> Text provided:
= Beginning of Section =

# She Kicks Like a Mule!



## Micropterus Salmoides (Oct 29, 2014)

The Guys from Knight Rifles "Americas Muzzleloader" Shoot the .950 JDJ


----------



## NCHillbilly (Oct 31, 2014)

Now that, friends and neighbors, is a rifle.


----------



## biggdogg (Oct 31, 2014)

But is it big enough for Georgia whitetails?? Hmmmm....


----------



## Nicodemus (Oct 31, 2014)

I bet that would detach a cornea.


----------



## Deer Fanatic (Oct 31, 2014)

Nicodemus said:


> I bet that would detach a cornea.



And quite possibly a shoulder!


----------



## donald-f (Oct 31, 2014)

I need that squirrel rifle!


----------



## KentuckyHeadhunter (Nov 2, 2014)

One shot, seven kills.  Holy smokes!!!!!  I couldn't even afford the spent brass.


----------



## Bam Bam (Nov 2, 2014)

My New England Single Shot 12ga kicks like a Mule when shooting Turkey Loads, OO Buckshot & Slugs so just recently I bought a limbsaver slip on recoil pad! I hadnt shot it yet but I hoping the recoil pad will help prevent the brusing of the shoulder my "Mule" does to me!!!!


----------



## shakey gizzard (Nov 2, 2014)

I wanna see em shoot it from the hip!


----------



## turkeykirk (Nov 3, 2014)

Wouldn't want to shoot that out of a deer stand!


----------



## T.P. (Nov 3, 2014)

Bam Bam said:


> My New England Single Shot 12ga kicks like a Mule when shooting Turkey Loads, OO Buckshot & Slugs so just recently I bought a limbsaver slip on recoil pad! I hadnt shot it yet but I hoping the recoil pad will help prevent the brusing of the shoulder my "Mule" does to me!!!!



I've got one with a plastic stock, might weigh 3 lbs. No gun I have ever shot even comes close to the recoil. I hunted with it for 4 years and put it in the closet and said no more....


----------



## Resica (Nov 3, 2014)

Bam Bam said:


> My New England Single Shot 12ga kicks like a Mule when shooting Turkey Loads, OO Buckshot & Slugs so just recently I bought a limbsaver slip on recoil pad! I hadnt shot it yet but I hoping the recoil pad will help prevent the brusing of the shoulder my "Mule" does to me!!!!

= End of Section =

> What to do: Carry on the forum thread about the recoil of the .950 JDJ rifle, beginning right after the last line shown.

> Provided records:
= Beginning of Section =

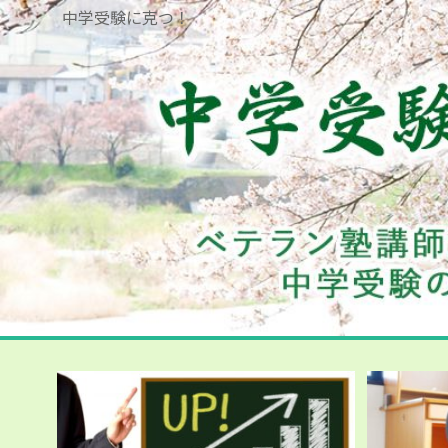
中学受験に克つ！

= End of Section =
= Beginning of Section =

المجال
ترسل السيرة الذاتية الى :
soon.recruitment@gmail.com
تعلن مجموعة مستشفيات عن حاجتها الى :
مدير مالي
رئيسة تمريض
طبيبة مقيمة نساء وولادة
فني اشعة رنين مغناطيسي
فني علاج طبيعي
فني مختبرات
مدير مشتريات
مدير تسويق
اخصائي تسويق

= End of Section =

> Exercise response:
Try the NEF single shot 10 gauge.


----------



## Nicodemus (Nov 3, 2014)

Resica said:


> Try the NEF single shot 10 gauge.





I have, and it steps on you hard, but my GunDocc Special turkey gun kicks harder. I don`t remember any gun I`ve ever shot that kicks as hard as it does.


----------



## NCHillbilly (Nov 3, 2014)

Resica said:


> Try the NEF single shot 10 gauge.



A friend of mine had one that he used to turkey hunt with. I shot it a couple times one day. That was enough.


----------



## Resica (Nov 3, 2014)

NCHillbilly said:


> A friend of mine had one that he used to turkey hunt with. I shot it a couple times one day. That was enough.



Not bad taking a shot at a turkey, but patterning the darn thing really stinks.


----------



## Trapnfish (Nov 4, 2014)

turkeykirk said:


> Wouldn't want to shoot that out of a deer stand!



that thing will knock you out of the deer stand


----------



## The mtn man (Nov 4, 2014)

Ammo looks almost like a .203 round, dang it man!!!


----------



## bowbuck (Dec 9, 2014)

T.P. said:


> I've got one with a plastic stock, might weigh 3 lbs. No gun I have ever shot even comes close to the recoil. I hunted with it for 4 years and put it in the closet and said no more....



I had one that shot buckshot pretty decent. I used it hunting laurel thickets otg a few times. It hurt to shoot and I eventually traded it.  Kinda miss the little thing it was handy.


----------



## mguthrie (Dec 20, 2014)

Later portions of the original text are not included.